La sublimación es una técnica basada en la química que permite imprimir todo tipo de diseños en soportes muy variados. Gracias a ello, es posible conseguir productos personalizados al detalle en superficies donde otros procedimientos no siempre son capaces de ofrecer una calidad óptima.

Para explicarlo de un modo sencillo, el diseño se imprime en un papel especial que se coloca sobre base. Esa base puede ser textil (normalmente poliéster) o tener una cobertura de polímero. Se aplica calor y la tinta pasa a un estado gaseoso que hace que se funda con la superficie que se va a imprimir.

Evidentemente, el proceso es algo más complejo, pero lo realmente interesante es el resultado, lo que diferencia la sublimación de otras técnicas de impresión digital:

– Con la sublimación, la base absorbe la tinta, ambas quedan integradas, de modo que la impresión es mucho más duradera que con otras técnicas de impresión.

 – Además de su duración, la impresión digital por sublimación ofrece una calidad de imagen y una definición mucho mayores, casi fotográficas.

– A nivel de detalle, la sublimación permite imprimir incluso imágenes con efectos metálicos y en una gama ilimitada de colores.

– La sublimación también permite imprimir sobre soportes rígidos, no solo sobre textiles.

– Es un sistema de impresión digital económico y rápido.

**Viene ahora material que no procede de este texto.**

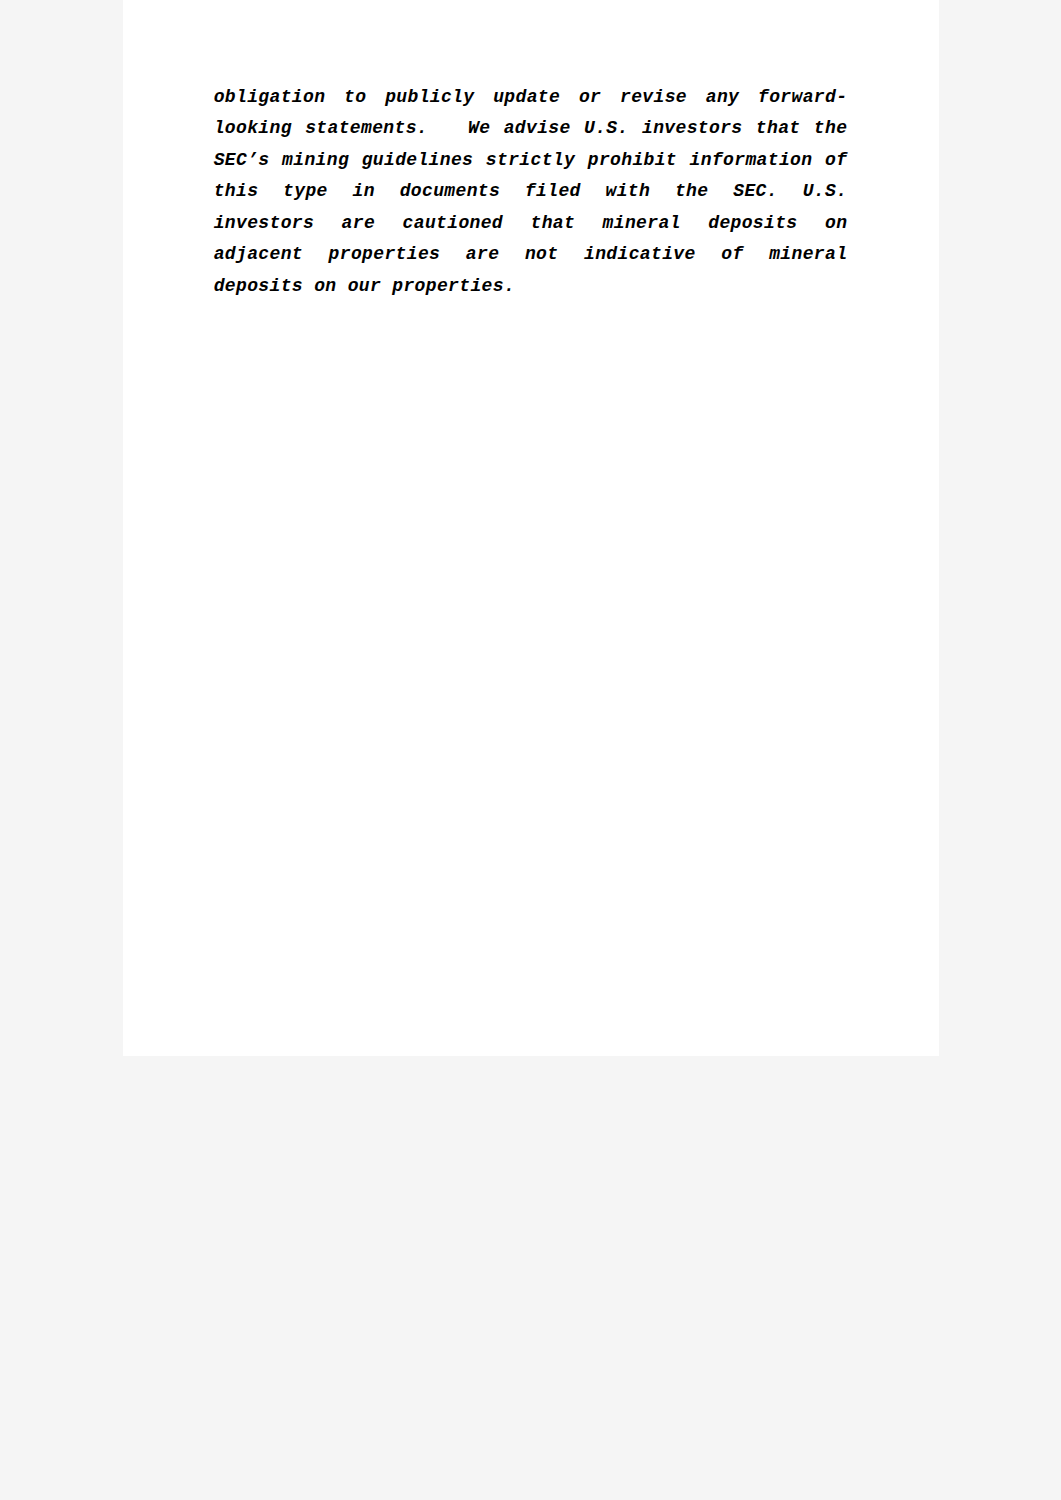obligation to publicly update or revise any forward-looking statements. We advise U.S. investors that the SEC’s mining guidelines strictly prohibit information of this type in documents filed with the SEC. U.S. investors are cautioned that mineral deposits on adjacent properties are not indicative of mineral deposits on our properties.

Es cierto que la sublimación tiene también algunas limitaciones, especialmente en lo que se refiere al fondo de la base, que debe ser blanco o en tonos claros. Sin embargo, sus ventajas superan con creces cualquier pequeño inconveniente que esta técnica pueda tener.

¿Dónde se usa la sublimación?

La sublimación es una técnica de impresión digital tan versátil, que sus utilidades son infinitas. Sin embargo, es en el sector de la publicidad y el merchandising donde se está colocando en posiciones privilegiadas.

Un ejemplo a gran escala de la enorme utilidad de la sublimación es en cartelería publicitaria, tanto en pequeño como en gran formato. Las posibilidades y la calidad de acabados de esta técnica digital consiguen resultados impactantes por su detalle. Pero también se usa en packaging cuando se busca un acabado de auténtico lujo.

Pero, sin duda, el mejor ejemplo de sublimación se puede ver en todo tipo de obsequios promocionales o regalos personalizados. Desde camisetas a gorras, mochilas, tazas, relojes o botellas, esta técnica ha revolucionado el campo de la impresión, y lo ha hecho no solo por la facilidad para imprimir en soportes muy diferentes.

Con la sublimación es muy sencillo imprimir el mismo diseño en diferentes colores. Y, yendo un paso más allá, también permite imprimir ese mismo diseño, pero en soportes diferentes en una misma tirada. Todo esto la hace perfecta para campañas publicitarias con destinatarios diferentes o incluso para eventos de todo tipo, empresariales o familiares.

La sublimación ha abierto todo un mundo de posibilidades en lo que a personalización de objetos se refiere, de cualquier clase y con cualquier finalidad. Y todo, con las ventajas añadidas de su precio y de que cada vez hay más consumibles preparados para este tipo de impresión digital.